Se desplazaban en dos coches. Noble y Remmer iban en el Mercedes. Osborn conducía un Ford negro y McVey iba sentado a su lado. Los coches camuflados de la BKA, uno con los inspectores veteranos Kellermann y Seidenberg y el otro con Littbarski y un agente con cara de niño llamado Holt, ya esperaban fuera del hotel. Kellermann y Seidenberg en el callejón de atrás, y Littbarski y Holt enfrente. Kellermann y Seidenberg ya se habían ocupado de verificar la pequeña tienda de comestibles próxima a la estación de metro de Schonholz. El propietario recordaba vagamente que un hombre que respondía a la descripción de Cadoux había usado el teléfono, y creía que iba solo y no se había quedado mucho rato.

Remmer, que iba a la cabeza, se acercó a la acera y apagó las luces.

– Siga hasta la esquina. Cuando encuentre un sitio, aparque -le dijo McVey a Osborn.

El hotel Borggreve era un pequeño hostal en una zona particularmente oscura de una calle al noreste del Tiergarten. Tenía cuatro plantas y unos veinte metros de fachada y estaba flanqueado por dos edificios de pisos más altos. Mirando la fachada, parecía viejo y mal cuidado. La habitación 412, les había explicado Cadoux. Ultimo piso en la parte de atrás.

Osborn giró al llegar a la esquina y aparcó detrás de un Alfa Romeo blanco.

McVey se soltó los botones de la chaqueta, sacó el revólver del 38 y abrió el cargador para confirmar que estaba cargado.

– No me gusta que me mientan -comentó. Hasta entonces, no se había pronunciado sobre la confesión de Osborn cuando había identificado a Von Holden en el vídeo de la casa de Hauptstrasse. Hizo el comentario ahora porque quería recordarle quién controlaba la situación.
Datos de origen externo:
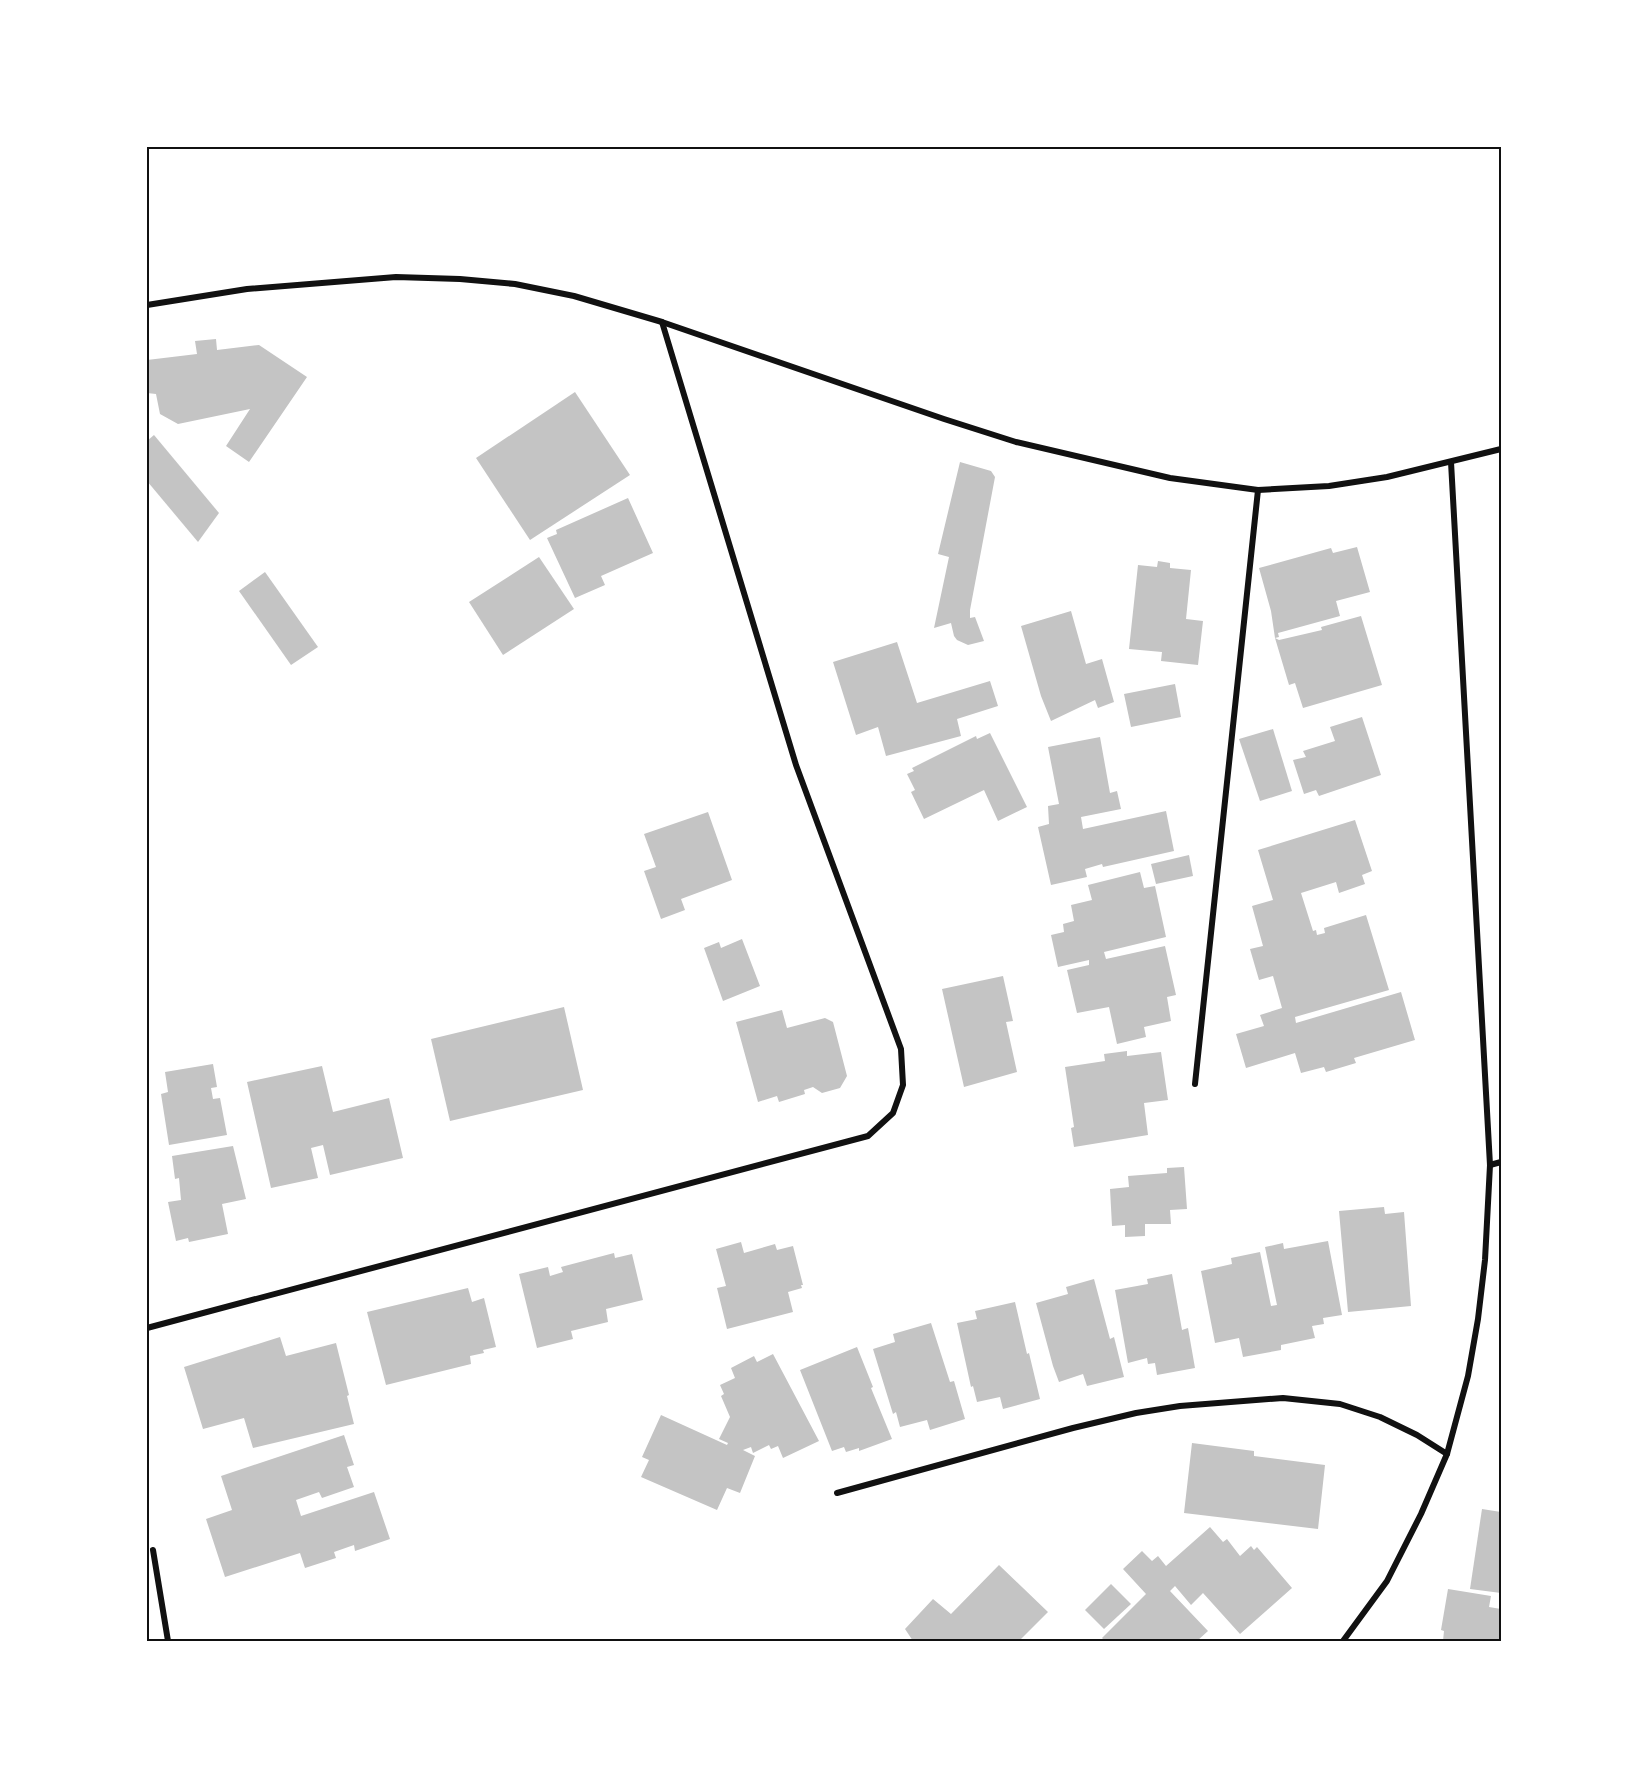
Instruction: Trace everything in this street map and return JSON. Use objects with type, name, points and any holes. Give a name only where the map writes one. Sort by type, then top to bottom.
[{"type":"street","points":[[147,305],[237,291],[317,282],[396,278],[460,279],[515,284],[573,296],[662,322],[1017,442],[1170,478],[1258,490],[1329,486],[1387,477],[1501,449]]},
{"type":"street","points":[[147,1328],[868,1136],[893,1113],[903,1085],[901,1049],[796,765],[662,322]]},
{"type":"street","points":[[1343,1641],[1387,1581],[1421,1514],[1447,1454],[1468,1376],[1485,1260],[1490,1165],[1451,462]]},
{"type":"street","points":[[1196,1084],[1258,490]]},
{"type":"street","points":[[1490,1165],[1501,1162]]},
{"type":"street","points":[[837,1492],[1136,1413],[1180,1406],[1283,1398],[1341,1404],[1380,1417],[1417,1435],[1447,1454]]},
{"type":"street","points":[[153,1550],[168,1641]]},
{"type":"building","points":[[216,339],[217,350],[259,345],[307,377],[249,462],[226,446],[250,409],[178,424],[160,414],[156,394],[147,393],[147,360],[197,354],[195,341]]},
{"type":"building","points":[[575,392],[630,475],[530,540],[476,458]]},
{"type":"building","points":[[154,435],[219,513],[198,542],[147,481],[147,441]]},
{"type":"building","points":[[960,462],[991,471],[995,477],[970,610],[970,618],[975,617],[984,641],[968,645],[957,640],[951,623],[934,628],[949,557],[938,554]]},
{"type":"building","points":[[628,498],[653,553],[601,576],[605,585],[575,598],[547,538],[557,534],[556,530]]},
{"type":"building","points":[[1357,547],[1370,592],[1336,601],[1340,616],[1278,633],[1279,637],[1275,638],[1271,611],[1259,568],[1331,548],[1333,553]]},
{"type":"building","points":[[539,557],[574,609],[503,655],[469,602]]},
{"type":"building","points":[[1158,561],[1170,563],[1170,568],[1191,570],[1186,619],[1203,621],[1198,665],[1161,661],[1162,652],[1129,649],[1138,565],[1157,567]]},
{"type":"building","points":[[265,572],[318,647],[291,665],[239,591]]},
{"type":"building","points":[[1071,611],[1086,664],[1102,659],[1114,702],[1098,708],[1095,700],[1051,721],[1041,696],[1021,626]]},
{"type":"building","points":[[1361,616],[1382,685],[1303,708],[1295,683],[1289,685],[1275,638],[1279,640],[1322,630],[1321,627]]},
{"type":"building","points":[[897,642],[917,703],[990,681],[998,706],[957,719],[961,736],[886,756],[878,727],[856,735],[833,662]]},
{"type":"building","points":[[1175,684],[1181,717],[1131,727],[1124,694]]},
{"type":"building","points":[[1362,717],[1381,775],[1319,796],[1316,790],[1304,794],[1293,760],[1306,757],[1303,751],[1335,741],[1330,727]]},
{"type":"building","points":[[1273,729],[1292,791],[1260,801],[1239,739]]},
{"type":"building","points":[[990,733],[1027,807],[998,821],[984,790],[924,819],[911,792],[915,790],[907,774],[914,771],[912,768],[976,736],[977,739]]},
{"type":"building","points":[[1100,737],[1110,793],[1117,791],[1121,809],[1081,817],[1083,829],[1166,811],[1174,851],[1103,867],[1102,864],[1085,869],[1087,877],[1051,885],[1038,827],[1049,824],[1048,806],[1059,804],[1048,747]]},
{"type":"building","points":[[708,812],[732,880],[681,899],[685,910],[661,919],[644,871],[656,867],[644,834]]},
{"type":"building","points":[[1355,820],[1372,871],[1362,875],[1365,884],[1339,893],[1336,882],[1301,893],[1313,931],[1316,930],[1317,935],[1325,933],[1324,928],[1366,915],[1389,990],[1295,1017],[1296,1023],[1401,992],[1415,1040],[1354,1058],[1356,1063],[1326,1072],[1324,1067],[1301,1073],[1295,1053],[1246,1068],[1236,1034],[1264,1026],[1260,1015],[1282,1008],[1273,976],[1259,980],[1250,949],[1263,946],[1252,906],[1273,900],[1258,850]]},
{"type":"building","points":[[1189,855],[1193,876],[1156,884],[1151,864]]},
{"type":"building","points":[[1140,872],[1144,888],[1155,886],[1166,937],[1104,952],[1106,959],[1165,946],[1176,995],[1167,997],[1171,1021],[1144,1027],[1146,1037],[1117,1044],[1109,1007],[1077,1013],[1067,970],[1089,965],[1089,960],[1058,967],[1051,935],[1064,932],[1063,924],[1074,921],[1071,905],[1092,900],[1088,885]]},
{"type":"building","points":[[742,939],[760,986],[723,1001],[704,948],[719,942],[721,948]]},
{"type":"building","points":[[1003,976],[1013,1021],[1006,1022],[1017,1072],[964,1087],[942,989]]},
{"type":"building","points":[[564,1007],[583,1090],[450,1121],[431,1039]]},
{"type":"building","points":[[782,1010],[787,1028],[825,1018],[833,1022],[847,1076],[840,1088],[822,1093],[813,1087],[804,1090],[805,1094],[779,1102],[777,1096],[758,1102],[736,1022]]},
{"type":"building","points":[[1127,1051],[1127,1056],[1161,1052],[1168,1100],[1144,1103],[1148,1135],[1074,1147],[1071,1128],[1074,1127],[1065,1067],[1105,1061],[1104,1054]]},
{"type":"building","points":[[213,1064],[217,1087],[211,1088],[213,1099],[220,1098],[227,1135],[169,1145],[161,1094],[168,1092],[165,1072]]},
{"type":"building","points":[[322,1066],[333,1112],[389,1098],[403,1158],[330,1175],[323,1145],[311,1148],[318,1178],[271,1188],[247,1082]]},
{"type":"building","points":[[233,1146],[246,1199],[222,1204],[228,1234],[189,1242],[188,1238],[176,1241],[168,1202],[181,1200],[179,1178],[175,1179],[172,1156]]},
{"type":"building","points":[[1184,1167],[1187,1209],[1170,1210],[1171,1224],[1145,1224],[1145,1236],[1125,1237],[1125,1225],[1112,1226],[1110,1189],[1129,1187],[1128,1176],[1167,1173],[1167,1168]]},
{"type":"building","points":[[1384,1207],[1385,1214],[1404,1212],[1411,1306],[1348,1312],[1339,1211]]},
{"type":"building","points":[[1328,1241],[1342,1315],[1323,1318],[1324,1324],[1312,1326],[1315,1338],[1281,1345],[1281,1350],[1243,1357],[1239,1338],[1215,1343],[1201,1271],[1232,1264],[1231,1258],[1260,1252],[1271,1306],[1277,1305],[1265,1247],[1283,1243],[1284,1249]]},
{"type":"building","points":[[741,1242],[744,1253],[775,1244],[777,1250],[793,1246],[803,1285],[801,1285],[802,1288],[788,1292],[793,1312],[727,1329],[717,1288],[726,1286],[716,1249]]},
{"type":"building","points":[[614,1253],[615,1258],[632,1254],[643,1300],[606,1309],[608,1322],[571,1331],[573,1339],[537,1348],[519,1274],[548,1267],[550,1276],[563,1272],[561,1267]]},
{"type":"building","points":[[1172,1274],[1182,1330],[1188,1328],[1195,1368],[1157,1375],[1155,1363],[1148,1364],[1147,1358],[1128,1363],[1115,1290],[1148,1284],[1147,1279]]},
{"type":"building","points":[[1094,1279],[1110,1339],[1114,1337],[1124,1377],[1087,1386],[1083,1374],[1059,1382],[1036,1303],[1068,1294],[1066,1287]]},
{"type":"building","points":[[468,1288],[472,1302],[484,1298],[496,1347],[470,1356],[471,1364],[386,1385],[367,1312]]},
{"type":"building","points":[[1015,1302],[1040,1399],[1003,1409],[1000,1397],[977,1402],[973,1386],[971,1387],[957,1323],[977,1319],[975,1311]]},
{"type":"building","points":[[931,1323],[950,1382],[954,1381],[965,1419],[930,1430],[927,1420],[900,1427],[896,1412],[893,1414],[873,1349],[895,1342],[893,1334]]},
{"type":"building","points":[[280,1337],[286,1356],[336,1343],[354,1424],[253,1448],[244,1418],[203,1429],[184,1367]]},
{"type":"building","points":[[857,1347],[892,1439],[859,1451],[859,1448],[846,1452],[844,1447],[832,1451],[800,1370]]},
{"type":"building","points":[[773,1354],[819,1441],[783,1458],[778,1446],[771,1449],[769,1445],[753,1453],[751,1447],[743,1450],[755,1456],[740,1493],[727,1488],[717,1510],[641,1477],[649,1460],[642,1457],[661,1415],[727,1445],[728,1443],[719,1439],[730,1417],[721,1396],[724,1394],[720,1385],[735,1378],[731,1368],[754,1356],[757,1362]]},
{"type":"building","points":[[344,1435],[354,1465],[347,1467],[354,1487],[322,1498],[319,1492],[296,1500],[301,1516],[374,1492],[390,1539],[355,1551],[354,1545],[334,1552],[336,1558],[305,1568],[300,1553],[225,1577],[206,1519],[232,1510],[221,1476]]},
{"type":"building","points":[[1192,1443],[1254,1451],[1254,1456],[1325,1465],[1318,1529],[1184,1513]]},
{"type":"building","points":[[1482,1509],[1501,1512],[1501,1593],[1470,1589]]},
{"type":"building","points":[[1210,1527],[1223,1542],[1227,1539],[1240,1556],[1251,1546],[1254,1550],[1257,1547],[1292,1588],[1240,1634],[1203,1593],[1191,1605],[1175,1586],[1170,1591],[1208,1631],[1197,1641],[1105,1641],[1102,1638],[1146,1594],[1123,1569],[1142,1551],[1152,1561],[1158,1556],[1166,1566]]},
{"type":"building","points":[[999,1565],[1048,1612],[1019,1641],[913,1641],[905,1629],[933,1599],[951,1614]]},
{"type":"building","points":[[1111,1584],[1131,1604],[1104,1629],[1085,1610]]},
{"type":"building","points":[[1448,1589],[1491,1596],[1489,1607],[1501,1609],[1501,1641],[1443,1641],[1444,1631],[1441,1630]]}]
– A su padre no lo han asesinado, McVey -dijo Osborn, y lo miró. Aquello no era una disculpa ni una retractación. Aún estaba enfadado con McVey por haberlo utilizado para provocar un error de Vera con el cual inculparla. Y aún le indignaba cómo la había tratado la policía. Todo lo que sucedía con Vera, el torbellino emocional de verla, de abrazarla, había jugado en contra de la duda de quién era o qué hacía ella realmente y él se había sentido castigado una vez más por el vapuleo emocional de toda la vida. Verla así le había simplificado las cosas, porque le ayudaba a definir sus prioridades. Necesitaba una respuesta de Scholl antes de empezar siquiera a pensar en lo que Vera significaba para él. Por eso no le pedía disculpas a McVey ni se las pediría. En ese momento eran los dos iguales o ninguno era nada.
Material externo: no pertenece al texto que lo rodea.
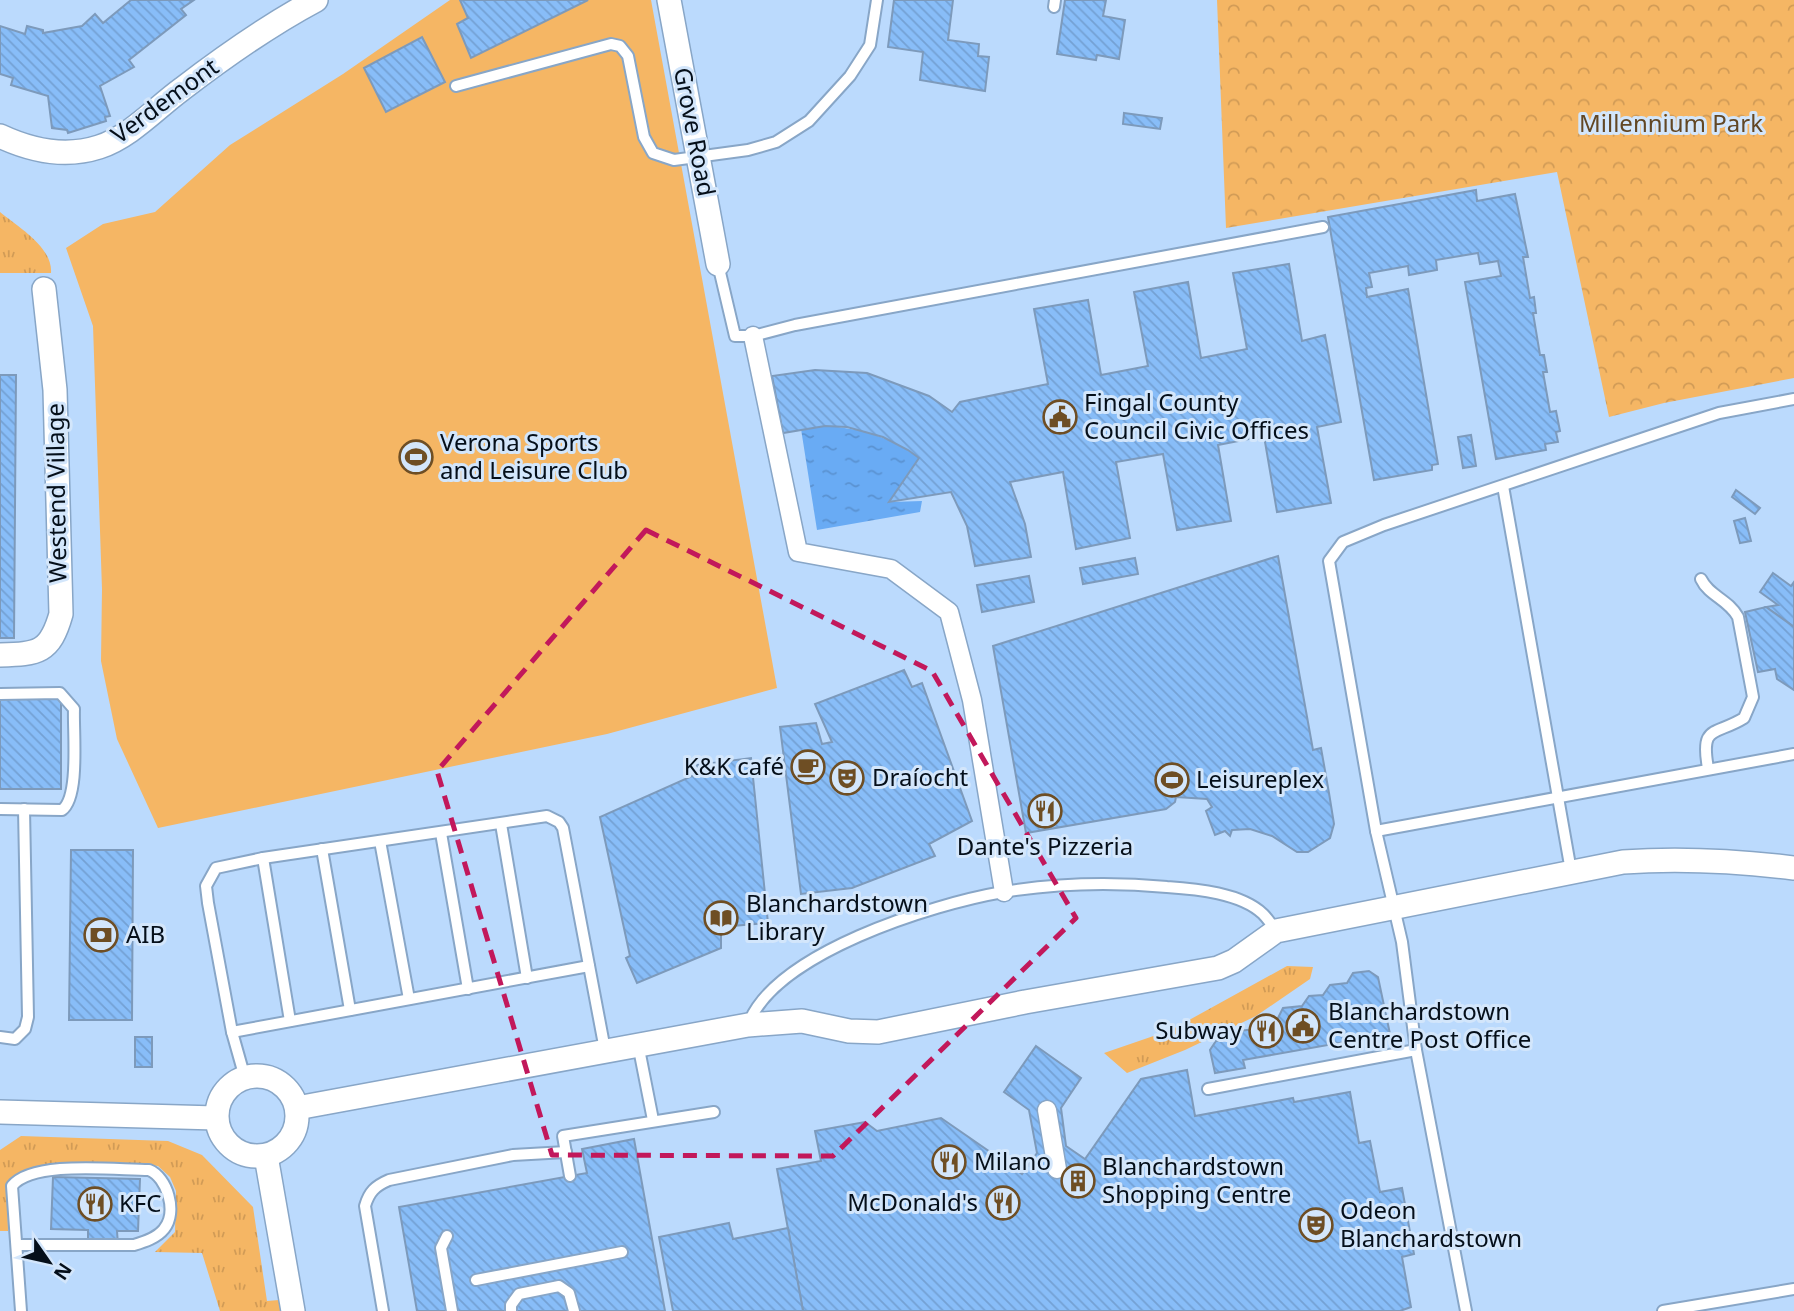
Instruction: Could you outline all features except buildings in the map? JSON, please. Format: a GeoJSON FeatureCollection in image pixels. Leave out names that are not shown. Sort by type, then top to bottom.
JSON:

– Será una noche larga, doctor, y sucederán muchas cosas, de modo que no se pase de la raya -precisó McVey. Devolvió el revólver a la cartuchera, cogió una radio del asiento y la encendió-. ¿Remmer?
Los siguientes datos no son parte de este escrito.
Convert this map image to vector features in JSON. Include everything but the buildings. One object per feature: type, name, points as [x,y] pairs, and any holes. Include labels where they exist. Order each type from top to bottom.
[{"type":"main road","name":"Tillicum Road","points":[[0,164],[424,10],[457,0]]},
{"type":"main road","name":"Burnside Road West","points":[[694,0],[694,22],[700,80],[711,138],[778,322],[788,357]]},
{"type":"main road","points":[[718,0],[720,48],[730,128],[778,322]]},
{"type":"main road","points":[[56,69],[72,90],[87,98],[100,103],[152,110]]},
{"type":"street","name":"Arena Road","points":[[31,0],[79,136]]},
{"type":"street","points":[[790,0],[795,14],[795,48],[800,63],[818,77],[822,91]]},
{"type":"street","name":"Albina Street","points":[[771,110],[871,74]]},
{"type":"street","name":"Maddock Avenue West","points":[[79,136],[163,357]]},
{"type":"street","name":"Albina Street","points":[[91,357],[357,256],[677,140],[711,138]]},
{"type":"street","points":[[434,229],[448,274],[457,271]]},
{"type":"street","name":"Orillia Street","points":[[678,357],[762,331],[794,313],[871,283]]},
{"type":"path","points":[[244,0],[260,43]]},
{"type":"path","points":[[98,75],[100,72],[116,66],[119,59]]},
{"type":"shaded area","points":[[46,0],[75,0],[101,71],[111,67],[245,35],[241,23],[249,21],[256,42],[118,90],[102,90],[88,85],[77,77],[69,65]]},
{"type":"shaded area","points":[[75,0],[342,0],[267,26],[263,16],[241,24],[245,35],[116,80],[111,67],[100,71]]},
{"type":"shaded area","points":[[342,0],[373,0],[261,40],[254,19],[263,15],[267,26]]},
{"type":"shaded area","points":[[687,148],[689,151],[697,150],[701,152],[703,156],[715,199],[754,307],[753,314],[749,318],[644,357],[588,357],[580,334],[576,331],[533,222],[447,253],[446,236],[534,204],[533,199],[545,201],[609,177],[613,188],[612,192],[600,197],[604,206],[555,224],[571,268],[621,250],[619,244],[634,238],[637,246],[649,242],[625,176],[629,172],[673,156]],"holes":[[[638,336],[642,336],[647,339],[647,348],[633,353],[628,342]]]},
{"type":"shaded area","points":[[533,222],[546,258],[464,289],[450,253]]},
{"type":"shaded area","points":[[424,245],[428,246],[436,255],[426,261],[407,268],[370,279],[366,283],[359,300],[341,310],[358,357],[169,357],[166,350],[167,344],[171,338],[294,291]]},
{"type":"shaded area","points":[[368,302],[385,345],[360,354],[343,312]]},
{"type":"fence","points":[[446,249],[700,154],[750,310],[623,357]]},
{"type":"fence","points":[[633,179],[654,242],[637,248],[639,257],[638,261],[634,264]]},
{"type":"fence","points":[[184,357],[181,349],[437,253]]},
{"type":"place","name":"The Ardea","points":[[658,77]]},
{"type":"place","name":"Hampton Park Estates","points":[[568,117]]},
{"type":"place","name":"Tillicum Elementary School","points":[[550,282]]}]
– Estoy aquí, McVey. -La voz de Remmer sonaba aguda en el diminuto receptor.

– ¿Están todos preparados?

– Ja.

– Diles que no sabemos de qué va el asunto, de modo que se lo tomen con calma.

Oyeron que Remmer daba el mensaje en alemán y McVey abrió la guantera. Sacó la CZ automática que Osborn había llevado al parque y se la entregó.

– Mantenga las luces apagadas y las puertas cerradas -dijo mirándolo fijamente. Luego abrió la puerta y bajó. Entró una ráfaga de aire frío. McVey cerró de un portazo y desapareció. Osborn lo miró por el retrovisor y lo vio llegar a la esquina y abrirse la chaqueta. Luego desapareció al doblar y la calle quedó vacía.

La parte trasera del hotel Borggreve daba a un callejón estrecho con árboles a cada lado. Enfrente, unos bloques de pisos ocupaban la manzana. Lo que sucediera en el callejón y en la parte de atrás del hotel Borggreve incumbía a los agentes Kellermann y Seidenberg. Kellerman permanecía en la oscuridad junto a un contenedor de basura con los prismáticos fijos en la ventana de la segunda habitación de la izquierda en el último piso. Divisaba una lámpara encendida, pero no lograba distinguir nada más. Oyó a Littbarski por el audífono de su radio.

– Kellermann, vamos a entrar. ¿Ves algo?